The Oregon Candy Farm-48620 SE Hwy 26, Sandy, Oregon

• Many in the marijuana industry simply are not abiding by any locally imposed land use regulations and are just doing what they want – basically creating anarchy with locally imposed laws and regulations• increased traffic 60 to 100 times great than what the community is used to with suspicious out-of-state vehicles, semi-trucks, cement trucks, large semi-trucks bringing in imported dirt and pot grow lighting

• diesel generators running 24/7
• allowing guard dogs to bark for hours to annoy neighbors, many using the great pyrenees known for their consistent barking

• racing quads up and down property lines to irritate neighbors

• cars and drivers harassing horses on neighboring properties

• skunk smells.
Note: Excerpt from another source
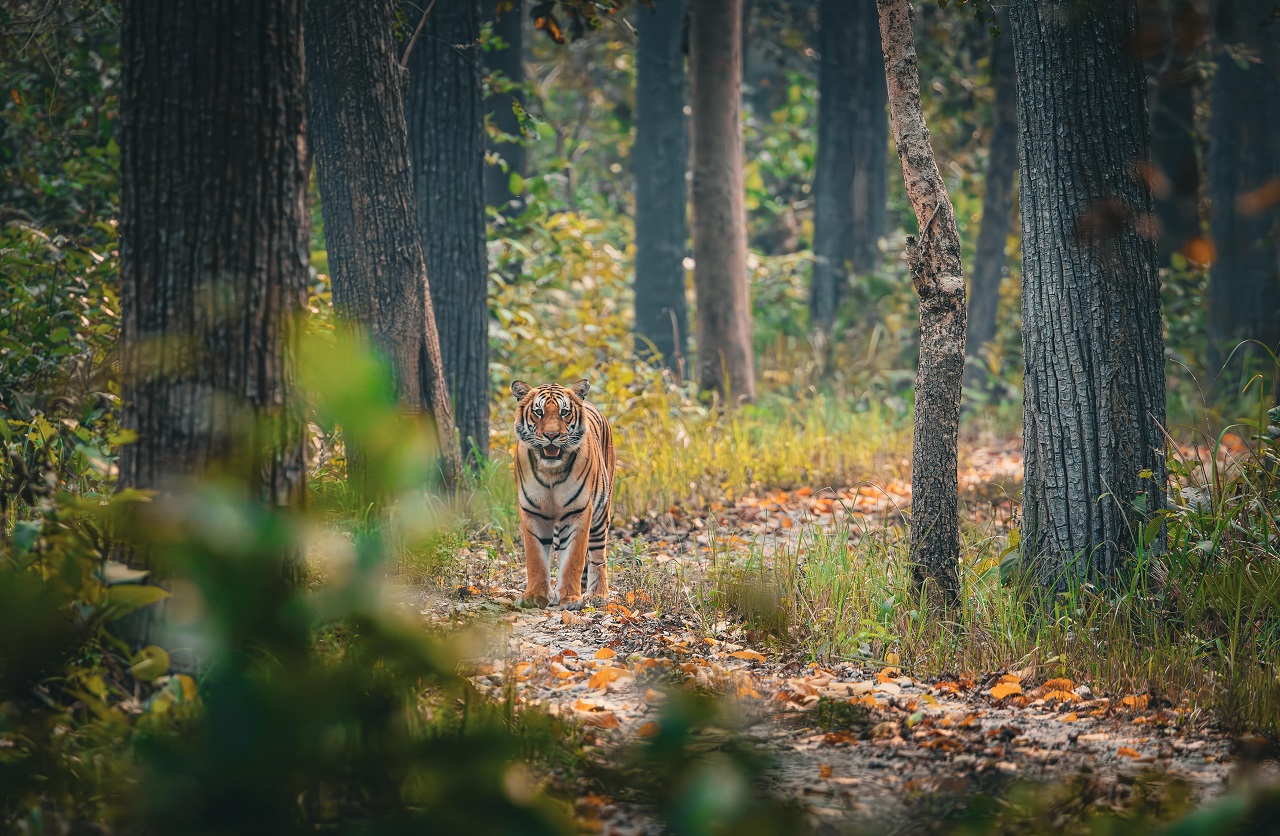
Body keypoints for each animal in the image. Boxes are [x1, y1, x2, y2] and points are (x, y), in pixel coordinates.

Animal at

If your dog has ever been sprayed by a skunk you know you don’t let them in the house, yet stinky pot smells are infiltrating neighboring homes to the point that they can’t even have their windows open.
o Chemical smells have triggered headaches, asthma and respiratory problems turning this into a public health issue.
• illegal water usage from lakes, ponds and creeks. In fact many residents are having to put in new well’s at the cost of $30,000 to $40,000 dollars, because they suspect that water hog pot grows are diminishing the water supplies. This local property in Gresham, Oregon purchased by a medical pot grower reveals how water is being illegally used.

From a citizen’s view, while what has been conveyed as lofty marijuana regulations, it is actually the citizen that are the enforcers, through complaints, as many cities and counties enforce based on complaints only, which means that hundreds of illegal and so-called legal pot grows go unregulated because there are no regulations that require annual on-site visits.

And for those Governors and elected officials and marijuana industry proponents who tout that the marijuana tax and regulate program is a success bringing new tax income and jobs, I would have to question their definition of success as it is clear that they are not conveying or telling the truth regarding the collateral damages that are being caused by State medical and recreational marijuana programs. In the last Oregon Liquor License Commission ‘sting’ 1 out of 5 dispensaries sold pot to minors.

I wonder, would the Oregon voters have said yes, if they would have been told that a large commercial marijuana grow was going to show up next to their rural residential home? I don’t think so!

The stakeholders of our States are the citizens who live there, who must become aware of this devastating impact and then be civilized enough to stand up and speak out about what is happening in States who are allowing marijuana to be legalized through ballot initiatives.